It is scarcely probable that, in the beginning, any thought of ultimate marriage entered her head. Those who knew her invariably said, “Ida is a sensible girl.” Rather, her “looking after” Haldane took itself out in the hearty channels of dry boots, overshoes, tea of late afternoons, candid suggestions as to proper winter underwear, remedies for his frequent colds. This solicitude—which was, in essence, quite maternal—made a bond between the two; this and the fact that they both were workers—for Ida taught English in a private school.
It is hardly necessary to elaborate their romance, if it was such, from this point. Gradually, hastened by the awful propinquity in a third-rate boarding-house, Haldane really came to believe—as along the line of least resistance—in his personal incapacity and his loneliness; gradually Ida Locke began to realize that, for the first time, this Love she had read of and dreamed of doubtfully had become a reality for her. She was not a little amazed and gratified at its plain practicability—its sensibleness, she put it.
That she so liked him—indeed, he liked her enormously, he considered—assured Haldane in his moments of misgiving. The very largeness in her ample effect of good looks, her genius for managing his affairs and hers, her prim neatness of dress, her utter freedom from any sort of weak dependence on him, her uncompromising rigidity of moral attitude, and, above all, her goodness to him—this convinced him of her ultimate fitness to be a wife to him; and it must be said that he had never heretofore given anything but the scantest attention to the matter of sentimental attachments; it had not occurred to him, definitely, that he was even likely some day to fall splendidly in love.
So when he asked her, shyly, gently, to marry him she consented frankly—too frankly, Haldane almost admitted. And since, in the world as she knew it, men did not ask women to marry them unless they loved them really, she took much for granted, and began, at once, to look for a cheap flat.
Ida gave up her teaching when they married and went to their Harlem flat. Indeed, she considered this her domestic right; now, after almost a dozen years—she was older than Haldane—of instruction, she wanted “to rest, and keep house,” she told her husband.
Then, suddenly, illogically perhaps, after not more than three months of it, Haldane knew it was all quite intolerable to him. Before the desk to-day, Ida’s desk, he saw luminously just how intolerable it had been—these two years of marriage.
The more irritatingly unbearable, too, it was because of the excellence of Ida’s qualities—qualities he had taken humorously before marriage, but which later he had to take seriously. He began to hate her constant and intimate possession of his motives and tastes, her inquiries as to what he ate for lunch, and whether he considered his flannels quite adequate. He childishly resented her little nagging economies—and especially because he knew they were generally necessary. He chafed at the practical, sensible view he was argued resolutely into on every matter. What made it hard was that Haldane could not decently account for his revulsion of feeling toward Ida, now she was his wife. Worse than all, he saw how lightly she held in esteem his music—his one real love. To her it was a graceful trade to earn a living by—nothing else. And when she finally made it out that in his position in the orchestra he was likely never to rise much higher, unconsciously the fiddling seemed to her rather more of a small business.
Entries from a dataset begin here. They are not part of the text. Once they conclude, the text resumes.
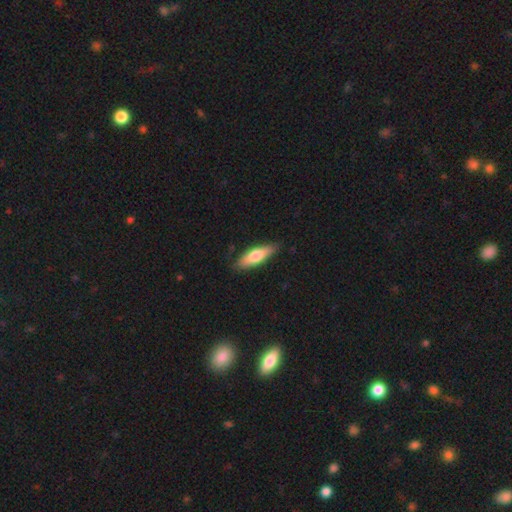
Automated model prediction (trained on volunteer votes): The model was most divided on "how rounded": cigar-shaped: 55%, in between: 43%, round: 2%. More confident: merging — none (85%); smooth or featured — smooth (66%).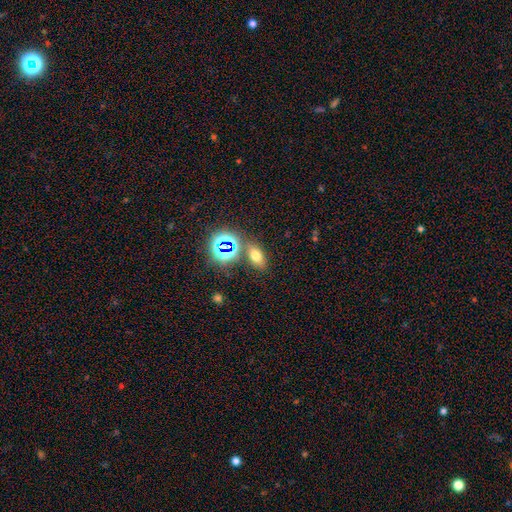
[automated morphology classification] A smooth galaxy with no disk features (61%) that is in between round and cigar-shaped (81%). Merging: none (75%).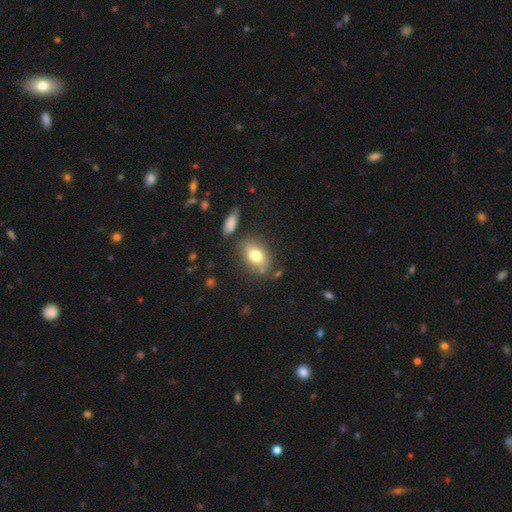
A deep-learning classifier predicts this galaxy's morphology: A smooth galaxy with no disk features (75%) that is in between round and cigar-shaped (80%). Merging: none (72%).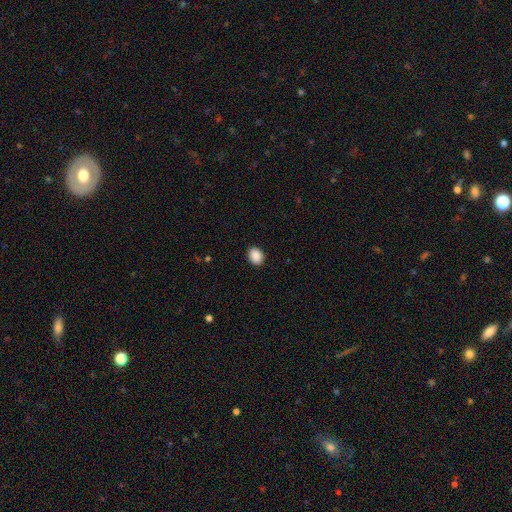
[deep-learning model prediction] A smooth galaxy with no disk features (90%) that is in between round and cigar-shaped (63%). Merging: none (90%).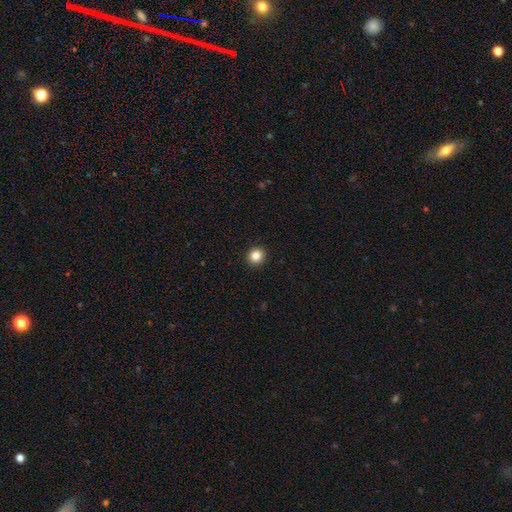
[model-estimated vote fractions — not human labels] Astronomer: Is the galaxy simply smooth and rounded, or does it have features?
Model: smooth — 85%.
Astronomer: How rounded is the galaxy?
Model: round — 92%.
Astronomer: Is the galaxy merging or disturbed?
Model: none — 93%.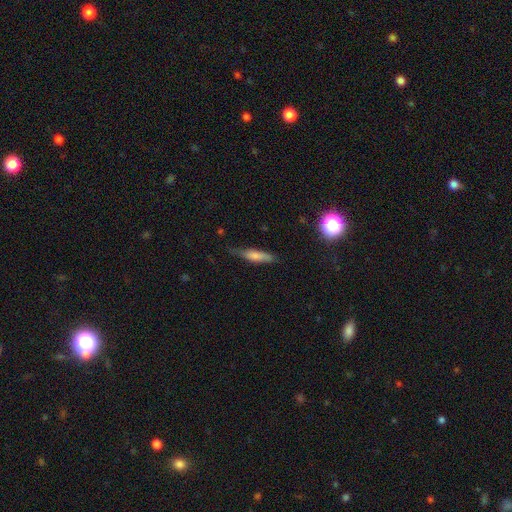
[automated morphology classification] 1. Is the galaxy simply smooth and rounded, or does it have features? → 67% smooth, 25% featured or disk, 8% star or artifact.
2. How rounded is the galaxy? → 72% cigar-shaped, 26% in between, 2% round.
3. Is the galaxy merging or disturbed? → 66% none, 26% minor disturbance, 6% major disturbance, 2% merger.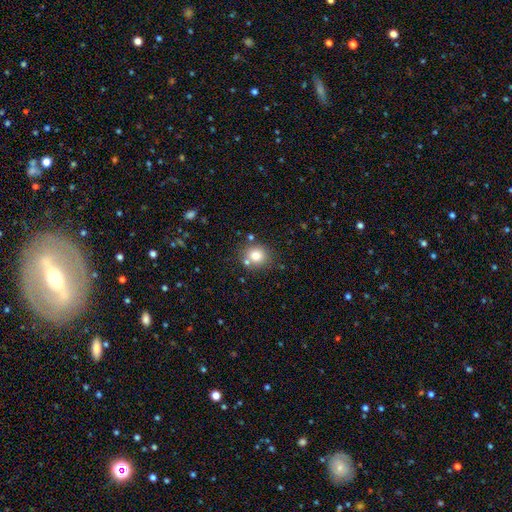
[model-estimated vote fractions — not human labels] Q: Smooth or featured?
A: smooth (78%); runner-up: star or artifact (12%)
Q: How rounded?
A: round (82%); runner-up: in between (17%)
Q: Merging?
A: none (73%); runner-up: merger (13%)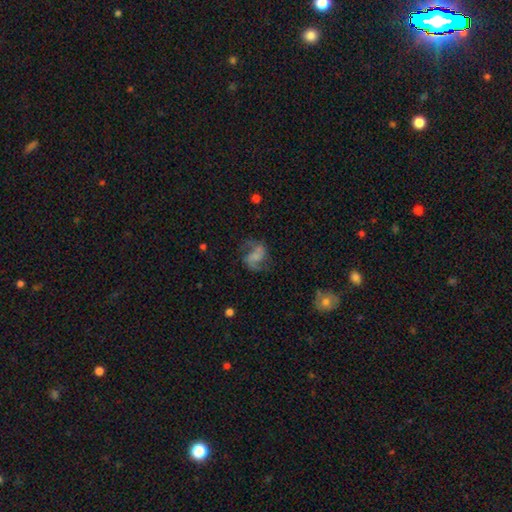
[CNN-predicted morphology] Smooth or featured? featured or disk (71%)
Edge-on disk? no (98%)
Bar? no (47%)
Spiral arms? yes (92%)
Spiral winding? loose (49%)
Spiral arm count? 2 (90%)
Bulge size? none (49%)
Merging? none (62%)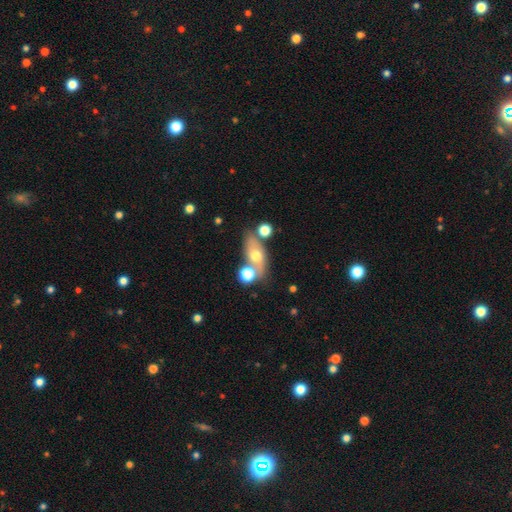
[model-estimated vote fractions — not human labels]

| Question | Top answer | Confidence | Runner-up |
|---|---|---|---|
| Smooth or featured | smooth | 54% | featured or disk (36%) |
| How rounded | in between | 73% | round (16%) |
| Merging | none | 59% | merger (20%) |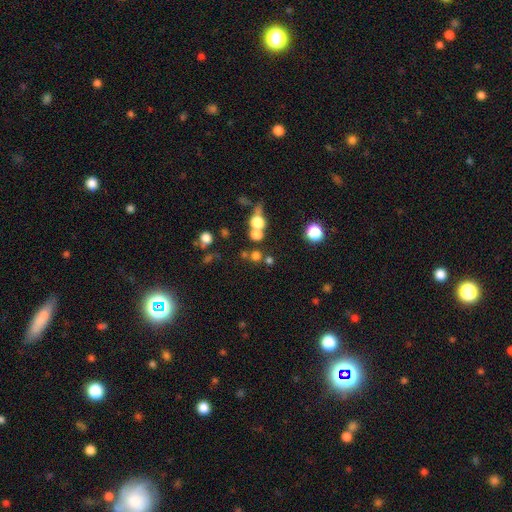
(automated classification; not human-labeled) Smooth or featured: smooth — 65% (star or artifact — 26%)
How rounded: round — 89% (in between — 9%)
Merging: none — 63% (merger — 24%)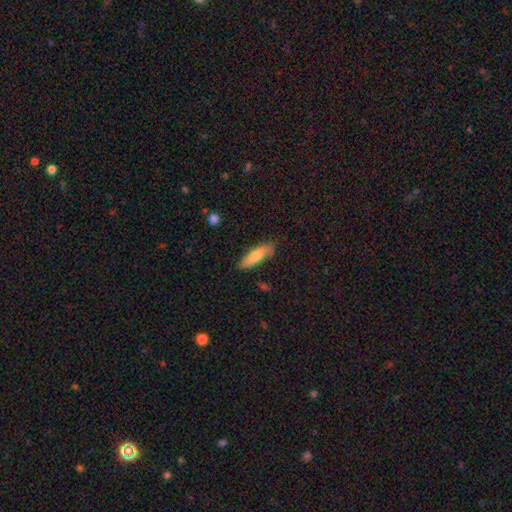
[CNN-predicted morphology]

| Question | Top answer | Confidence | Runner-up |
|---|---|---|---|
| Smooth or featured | smooth | 74% | featured or disk (20%) |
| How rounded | cigar-shaped | 58% | in between (40%) |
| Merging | none | 81% | minor disturbance (14%) |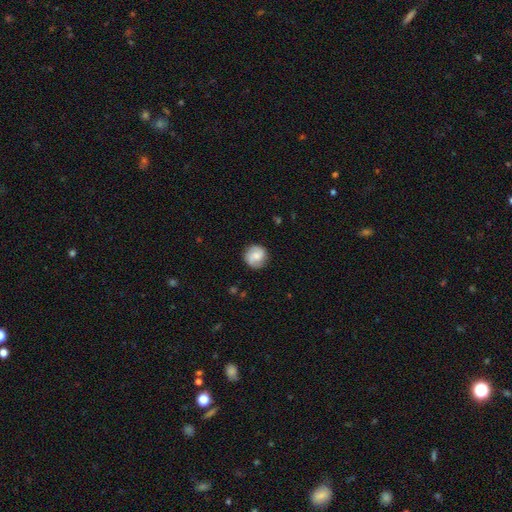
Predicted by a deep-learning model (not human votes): Smooth or featured? Predicted: smooth (p=0.53). How rounded? Predicted: round (p=0.91). Merging? Predicted: none (p=0.84).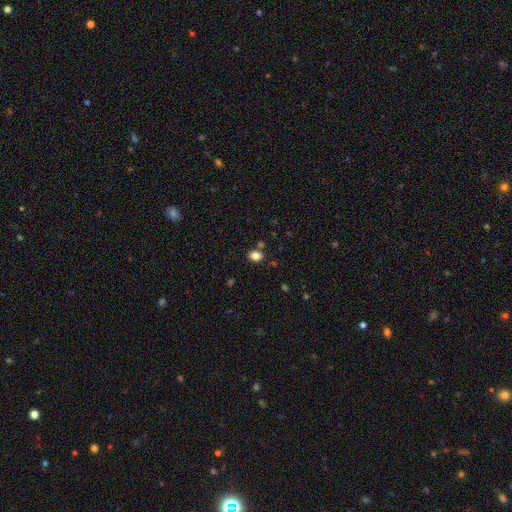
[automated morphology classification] smooth-or-featured: smooth: 83% | star or artifact: 12% | featured or disk: 5%
  how-rounded: in between: 62% | round: 37% | cigar-shaped: 1%
  merging: none: 80% | minor disturbance: 11% | merger: 7% | major disturbance: 3%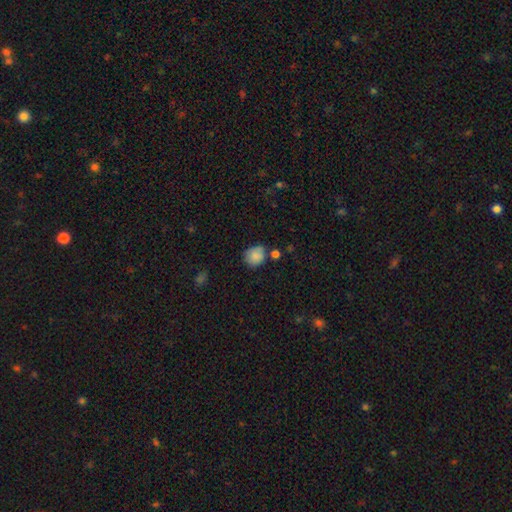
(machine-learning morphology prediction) type=smooth (84%); roundness=round (75%); merging=none (65%).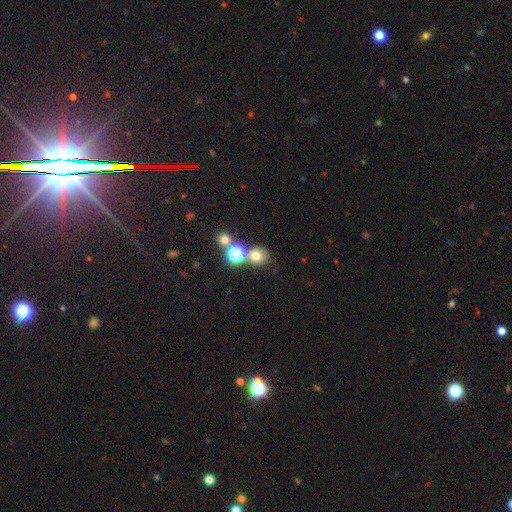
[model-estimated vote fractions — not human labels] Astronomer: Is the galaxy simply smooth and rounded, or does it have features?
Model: smooth — 70%.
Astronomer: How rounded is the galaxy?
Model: round — 81%.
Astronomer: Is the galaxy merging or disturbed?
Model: none — 63%.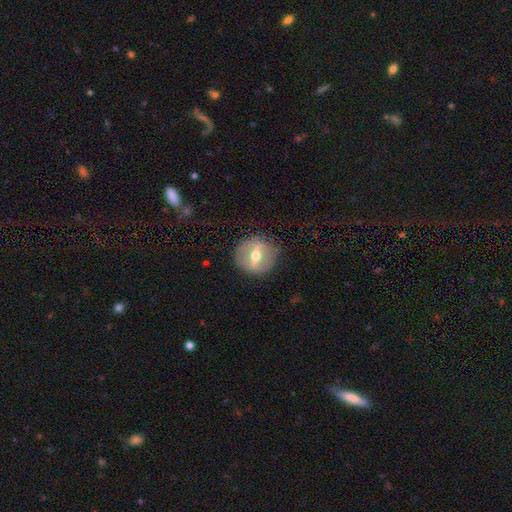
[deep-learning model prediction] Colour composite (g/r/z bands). It shows a featured or disk galaxy (67%) with a strong bar (58%), no spiral arms (73%) and a moderate central bulge (77%). Merging: none (81%).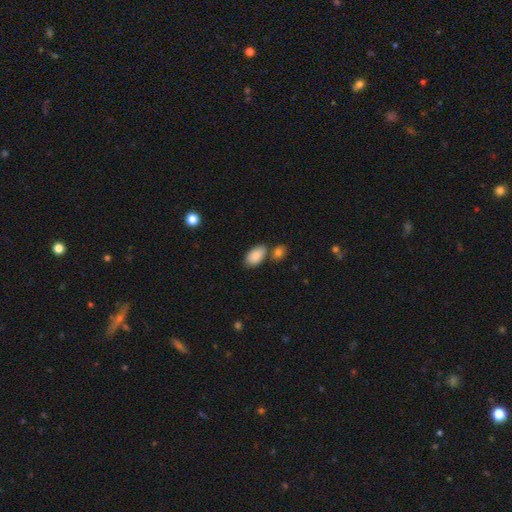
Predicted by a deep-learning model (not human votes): This is clearly a smooth galaxy (88%). How rounded: clearly in between (94%). Merging: likely none (67%).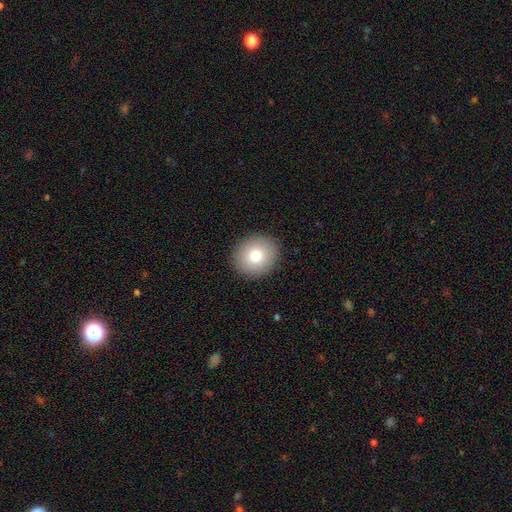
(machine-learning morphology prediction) Smooth or featured? smooth (78%)
How rounded? round (80%)
Merging? none (91%)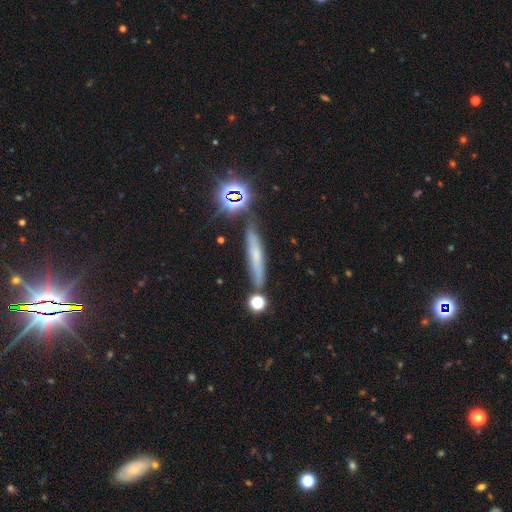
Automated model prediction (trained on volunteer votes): A smooth galaxy with no disk features (46%). Merging: none (78%).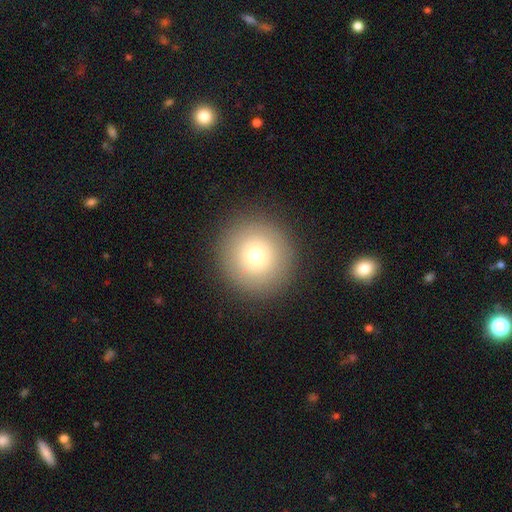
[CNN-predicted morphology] Overall: smooth (74%). How rounded: round (94%). Merging: none (91%).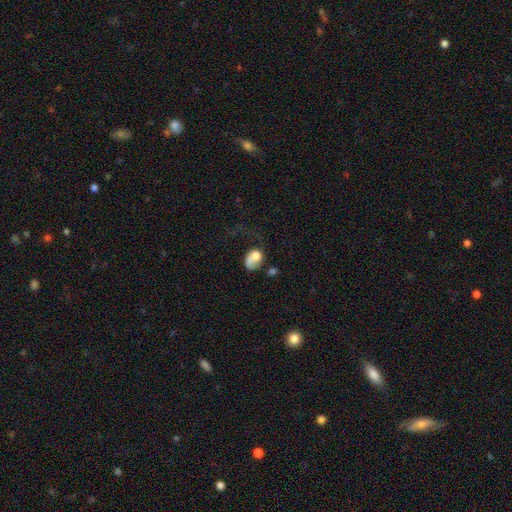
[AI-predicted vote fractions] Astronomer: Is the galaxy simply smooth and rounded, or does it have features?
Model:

She told him he ought to be more ambitious.
One night Haldane had played to Ida—he resented so her name Ida—parts of the score of a light opera he had been at work on for years;—he would never play it on the boarding-house piano.
The moment was as vivid for Haldane now as it was then. He could hear again her brisk cheerful voice when he had finished and was waiting—more hopeful than he had ever yet been with her: “That’s pretty. It’s funny—isn’t it, dear?—to think you made it up out of your own head. I never could understand—Leonard, have you got entirely rid of your sore throat?—Why don’t you try to sell some of your little tunes?”
The disappointment of it all, for an instant, had brought angry tears to his eyes. He remembered now just the bitter hopelessness of feeling how she had failed him—and the remembrance hurt anew. That night he had seen almost clearly how it was to be with him and her in all the years to come.